Sind Herzrhythmusstörungen eine Herzerkrankung?

Herzrhythmusstörungen sind nicht per se eine Herzerkrankung, sondern eher ein Symptom – wie ein Schluckauf des Herzens. Manchmal harmlos, manchmal bedenklich. Stellen Sie sich das Herz vor wie einen Dirigenten, der den Takt vorgibt. Bei Rhythmusstörungen hat er entweder zu viel Kaffee getrunken (zu schnell), ist etwas schläfrig (zu langsam) oder hat den Taktstock fallen lassen (unregelmäßig).

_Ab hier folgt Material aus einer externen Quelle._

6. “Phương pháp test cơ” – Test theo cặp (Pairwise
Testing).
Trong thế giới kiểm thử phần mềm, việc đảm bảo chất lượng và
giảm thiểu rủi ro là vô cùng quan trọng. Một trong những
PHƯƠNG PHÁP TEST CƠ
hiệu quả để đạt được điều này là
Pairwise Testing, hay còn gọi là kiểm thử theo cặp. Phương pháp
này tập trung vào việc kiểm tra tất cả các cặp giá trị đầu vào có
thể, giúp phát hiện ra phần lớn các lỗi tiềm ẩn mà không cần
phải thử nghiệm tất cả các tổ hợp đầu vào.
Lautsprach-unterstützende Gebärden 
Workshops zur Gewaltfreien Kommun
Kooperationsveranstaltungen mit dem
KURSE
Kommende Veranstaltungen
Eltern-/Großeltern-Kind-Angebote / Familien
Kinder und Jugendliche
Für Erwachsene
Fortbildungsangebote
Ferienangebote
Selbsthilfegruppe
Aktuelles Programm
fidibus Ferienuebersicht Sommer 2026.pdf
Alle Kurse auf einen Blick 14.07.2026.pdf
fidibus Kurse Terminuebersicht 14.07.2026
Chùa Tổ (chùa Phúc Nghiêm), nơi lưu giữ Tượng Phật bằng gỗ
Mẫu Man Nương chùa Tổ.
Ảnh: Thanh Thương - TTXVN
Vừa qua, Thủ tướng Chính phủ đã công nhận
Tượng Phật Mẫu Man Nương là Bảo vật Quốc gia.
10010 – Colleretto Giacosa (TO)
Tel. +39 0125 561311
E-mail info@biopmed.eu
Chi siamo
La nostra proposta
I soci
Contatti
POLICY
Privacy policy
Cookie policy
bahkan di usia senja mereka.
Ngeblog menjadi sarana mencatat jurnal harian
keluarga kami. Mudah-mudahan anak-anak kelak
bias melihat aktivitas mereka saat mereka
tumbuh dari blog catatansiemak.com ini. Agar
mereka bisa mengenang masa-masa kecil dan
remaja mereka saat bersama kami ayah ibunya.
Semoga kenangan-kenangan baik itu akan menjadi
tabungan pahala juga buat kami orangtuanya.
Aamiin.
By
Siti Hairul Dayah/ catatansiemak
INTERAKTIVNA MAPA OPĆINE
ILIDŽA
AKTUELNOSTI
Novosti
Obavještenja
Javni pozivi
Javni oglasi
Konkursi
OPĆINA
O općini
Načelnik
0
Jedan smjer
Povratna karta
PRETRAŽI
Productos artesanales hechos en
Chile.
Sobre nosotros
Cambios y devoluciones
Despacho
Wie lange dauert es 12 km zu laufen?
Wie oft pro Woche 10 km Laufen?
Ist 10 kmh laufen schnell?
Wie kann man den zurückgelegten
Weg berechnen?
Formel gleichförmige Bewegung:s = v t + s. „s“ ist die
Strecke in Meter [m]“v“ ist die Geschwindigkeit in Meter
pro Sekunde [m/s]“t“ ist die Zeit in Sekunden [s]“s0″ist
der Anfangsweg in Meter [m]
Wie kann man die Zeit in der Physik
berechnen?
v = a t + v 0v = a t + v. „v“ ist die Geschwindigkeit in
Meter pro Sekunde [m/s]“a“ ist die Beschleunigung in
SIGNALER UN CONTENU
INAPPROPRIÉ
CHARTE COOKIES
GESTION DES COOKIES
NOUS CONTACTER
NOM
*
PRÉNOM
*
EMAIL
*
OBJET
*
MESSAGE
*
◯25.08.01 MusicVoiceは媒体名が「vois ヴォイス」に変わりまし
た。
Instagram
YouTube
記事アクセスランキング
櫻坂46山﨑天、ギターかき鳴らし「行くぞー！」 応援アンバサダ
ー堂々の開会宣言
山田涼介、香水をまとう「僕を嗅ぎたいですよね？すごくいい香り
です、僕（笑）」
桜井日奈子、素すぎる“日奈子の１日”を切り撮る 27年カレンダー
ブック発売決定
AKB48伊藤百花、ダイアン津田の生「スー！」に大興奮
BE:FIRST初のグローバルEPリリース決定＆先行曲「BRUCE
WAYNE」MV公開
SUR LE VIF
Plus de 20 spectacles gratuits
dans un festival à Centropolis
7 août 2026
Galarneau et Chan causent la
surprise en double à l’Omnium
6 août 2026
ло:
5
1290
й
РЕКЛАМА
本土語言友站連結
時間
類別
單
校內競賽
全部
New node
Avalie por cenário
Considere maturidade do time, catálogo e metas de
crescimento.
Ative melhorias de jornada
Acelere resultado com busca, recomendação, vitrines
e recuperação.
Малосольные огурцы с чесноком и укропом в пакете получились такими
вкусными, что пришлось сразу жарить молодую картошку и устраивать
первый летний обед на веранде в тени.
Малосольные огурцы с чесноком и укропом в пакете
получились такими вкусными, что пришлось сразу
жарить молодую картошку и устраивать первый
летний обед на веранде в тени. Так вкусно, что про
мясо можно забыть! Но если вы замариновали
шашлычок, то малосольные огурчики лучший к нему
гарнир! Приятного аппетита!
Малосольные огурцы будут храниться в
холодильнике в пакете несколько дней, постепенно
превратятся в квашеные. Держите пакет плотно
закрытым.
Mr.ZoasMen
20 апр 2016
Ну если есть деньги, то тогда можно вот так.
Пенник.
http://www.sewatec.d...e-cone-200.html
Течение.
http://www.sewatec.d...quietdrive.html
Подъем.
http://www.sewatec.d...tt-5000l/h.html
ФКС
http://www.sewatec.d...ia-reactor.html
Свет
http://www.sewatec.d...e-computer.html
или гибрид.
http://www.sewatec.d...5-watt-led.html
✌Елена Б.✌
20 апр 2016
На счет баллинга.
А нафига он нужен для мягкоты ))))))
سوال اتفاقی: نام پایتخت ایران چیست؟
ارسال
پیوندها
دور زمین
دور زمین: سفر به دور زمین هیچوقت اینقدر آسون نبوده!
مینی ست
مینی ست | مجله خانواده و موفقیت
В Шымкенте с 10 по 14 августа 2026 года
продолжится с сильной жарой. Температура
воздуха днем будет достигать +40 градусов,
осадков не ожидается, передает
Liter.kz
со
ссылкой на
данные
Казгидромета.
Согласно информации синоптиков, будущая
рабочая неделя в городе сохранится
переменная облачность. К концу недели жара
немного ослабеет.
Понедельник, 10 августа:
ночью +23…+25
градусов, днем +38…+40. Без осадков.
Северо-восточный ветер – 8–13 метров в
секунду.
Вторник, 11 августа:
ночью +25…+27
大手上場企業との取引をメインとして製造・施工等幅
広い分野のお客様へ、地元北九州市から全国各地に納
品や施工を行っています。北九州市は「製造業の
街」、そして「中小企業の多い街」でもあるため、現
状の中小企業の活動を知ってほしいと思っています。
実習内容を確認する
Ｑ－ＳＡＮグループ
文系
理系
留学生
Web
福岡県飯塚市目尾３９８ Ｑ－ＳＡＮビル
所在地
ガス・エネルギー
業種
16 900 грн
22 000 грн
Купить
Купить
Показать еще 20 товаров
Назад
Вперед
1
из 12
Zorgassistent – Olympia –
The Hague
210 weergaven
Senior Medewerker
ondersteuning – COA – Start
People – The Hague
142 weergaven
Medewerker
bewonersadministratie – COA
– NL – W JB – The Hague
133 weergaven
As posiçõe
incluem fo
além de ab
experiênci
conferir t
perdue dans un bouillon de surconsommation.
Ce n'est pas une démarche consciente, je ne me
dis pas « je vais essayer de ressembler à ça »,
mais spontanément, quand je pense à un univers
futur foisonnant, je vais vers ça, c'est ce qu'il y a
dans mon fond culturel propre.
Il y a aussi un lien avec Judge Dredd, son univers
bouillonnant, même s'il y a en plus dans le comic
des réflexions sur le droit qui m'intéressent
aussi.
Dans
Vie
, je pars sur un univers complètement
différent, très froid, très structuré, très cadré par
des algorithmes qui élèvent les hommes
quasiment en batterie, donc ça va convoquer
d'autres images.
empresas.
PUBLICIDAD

  • Ursache Herz: Oftmals liegt die Wurzel des Übels tatsächlich in einer Herzerkrankung. Wie ein Orchestergraben mit Schlaglöchern.
  • Ursache anderswo: Aber auch Stress, Koffein, Medikamente oder Elektrolyt-Ungleichgewichte können den Dirigenten aus dem Konzept bringen. Quasi die falschen Noten.
  • Gefährlich? Kommt drauf an: Ein gelegentlicher Stolperer ist normal. Wenn der Dirigent aber dauerhaft im Dreivierteltakt Walzer dirigiert, obwohl Polonaise angesagt ist, sollte man einen Kardiologen konsultieren. Der kann dann die Partitur überprüfen.

Denken Sie an ein Formel-1-Auto: Ein hochgezüchteter Motor, der präzise arbeiten muss. Rhythmusstörungen sind wie Zündaussetzer – manchmal harmlos, manchmal ein Vorbote für größere Probleme. Regelmäßige Checks in der Boxengasse (beim Arzt) sind also ratsam.

Welche Untersuchungen werden bei Herzrhythmusstörungen gemacht?

Welche Untersuchungen bei Herzrhythmusstörungen?

  • EKG: Das Elektrokardiogramm ist der Sherlock Holmes unter den Herzuntersuchungen. Es entlarvt Unregelmäßigkeiten im Takt, als wäre das Herz ein Orchester, bei dem ein Instrument aus der Reihe tanzt.

  • Langzeit-EKG: Stellt euch vor, das EKG geht campen! Über 24 Stunden oder länger wird das Herz belauscht, um auch die verstecktesten Rhythmusstörungen zu erwischen. Die sind nämlich manchmal so scheu wie ein Reh im Wald.

  • Ereignisrekorder: Dieser kleine Detektiv wird nur aktiv, wenn er einen Verdacht schöpft. Bei seltenen Symptomen zeichnet er automatisch auf, oder der Patient drückt im entscheidenden Moment selbst auf "Aufnahme".

  • Belastungs-EKG: Hier wird das Herz auf die Folter gespannt – natürlich nur medizinisch! Unter körperlicher Anstrengung zeigt sich, ob es auch bei höherer Drehzahl noch im Takt bleibt.

  • Elektrophysiologische Untersuchung (EPU): Die EPU ist wie eine Innereien-Schau für das Herz. Mit Kathetern werden elektrische Signale direkt im Herzen gemessen und Rhythmusstörungen ausgelöst, um ihren Ursprung zu finden.